Date: Tuesday, 02 May 2017
Start: Campsite at Mile 115 beside Agua Calliente Creek, 3249 ft
Finish: Campsite on ridge at Mile 137 near Thule Spring, 3471 ft
Daily Miles: 22 PCT, 1.0 other
Total PCT Miles: 137.0
Weather: Very warm and sunny
Dinner: Rehydrated chicken and mashed potatoes
Aches: None in particular. Just tired.
Highlight: Reaching my goal for the day, more or less exactly at 5pm as hoped, despite plenty of climbing, descending and heat.
Lowlight: Getting water from Thule Spring near where I am camped. It involved descending a very steep crumbling slope to find the water looking absolutely putrid with orange slime everywhere. It has definitely been purified before drinking, but it’s hard to forget what it looked like at source.
Pictures: Click here
Map: Click here for Google Map
I was up at 5:30am and on the trail by 6:30am. I’m getting more efficient and everything is packed up in order and has its assigned place in my pack. Water was again going to be scarce today so I was aiming to reach Thule Spring, 22 miles away, which was ten miles on from the previous water source.
The trail followed the babbling Agua Calliente Creek upstream for another mile, and then began a very solid climb, with a few exceptions, for the rest of the morning. There were great views to the north and initially the temperature wasn’t too bad because much of the trail was in the early morning shadow of the mountain. The vegetation was mostly wiry scrub, but there were sections dominated by huge orange boulders. I carried more water today, determined to be able to drink as much as I wanted, but it added significantly to my pack weight.
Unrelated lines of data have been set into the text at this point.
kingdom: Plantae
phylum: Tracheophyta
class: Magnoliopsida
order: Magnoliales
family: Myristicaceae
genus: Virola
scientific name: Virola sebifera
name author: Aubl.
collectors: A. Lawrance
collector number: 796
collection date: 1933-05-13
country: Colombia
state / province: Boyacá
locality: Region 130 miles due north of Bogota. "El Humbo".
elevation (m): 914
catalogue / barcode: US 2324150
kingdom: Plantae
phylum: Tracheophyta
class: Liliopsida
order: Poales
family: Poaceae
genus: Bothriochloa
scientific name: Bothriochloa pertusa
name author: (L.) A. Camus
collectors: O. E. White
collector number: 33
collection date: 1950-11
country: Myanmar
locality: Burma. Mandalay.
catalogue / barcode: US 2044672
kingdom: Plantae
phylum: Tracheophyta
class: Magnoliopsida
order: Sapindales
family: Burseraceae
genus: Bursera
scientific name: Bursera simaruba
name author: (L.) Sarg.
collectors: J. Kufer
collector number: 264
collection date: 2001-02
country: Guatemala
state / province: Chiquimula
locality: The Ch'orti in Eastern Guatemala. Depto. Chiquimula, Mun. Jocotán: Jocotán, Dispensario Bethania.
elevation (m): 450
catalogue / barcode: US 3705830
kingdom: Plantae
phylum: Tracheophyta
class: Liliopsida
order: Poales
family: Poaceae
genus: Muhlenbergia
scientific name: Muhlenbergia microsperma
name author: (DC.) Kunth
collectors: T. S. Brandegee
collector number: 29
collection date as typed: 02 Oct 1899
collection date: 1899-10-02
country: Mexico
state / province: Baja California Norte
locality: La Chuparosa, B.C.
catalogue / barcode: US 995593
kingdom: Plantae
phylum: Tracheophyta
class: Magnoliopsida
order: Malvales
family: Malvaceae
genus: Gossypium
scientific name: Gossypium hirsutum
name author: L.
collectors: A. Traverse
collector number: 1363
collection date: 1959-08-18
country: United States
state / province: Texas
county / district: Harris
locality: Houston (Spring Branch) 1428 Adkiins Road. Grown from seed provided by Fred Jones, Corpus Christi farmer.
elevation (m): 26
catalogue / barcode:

As I neared “Mike’s Place”, a remote house with a water tank dedicated to PCT hikers, I encountered my second rattlesnake. We both recognised each other at the same time, and I made an abrupt halt while the snake rattled for all its worth (a scary sound) as it slowly crawled off the trail. I continued on. After loading four litres of water at Mike’s Place, and encountering two brightly clad Japanese girl PCT hikers, each carrying umbrellas, I continued the climb which reached 5,700 ft. It was tough work and I was drinking a litre every time I stopped (down to hourly). But, as usual, the scenery and views were breathtaking and adequate rewards for the effort.
The balance of the day was spent descending 2,000 ft to where I am now. It was a long day, but the body is coping. No matter how hard the day has been, the evenings so far have been perfect. It is very relaxing having dinner after the tent has been set up, and watching the sun light up the surrounding mountains, before lying down for 9-10 hours of sleep. (One bonus of being perpetually dehydrated is that I don’t have to get up for the loo during the night!)
I may have to detour tomorrow because some of the trail is closed due to fire damage, but I have a backup plan that may involve road-walking to preserve my continuous foot travel to Canada. I know some of my fellow hikers have already skipped sections, but each to his own.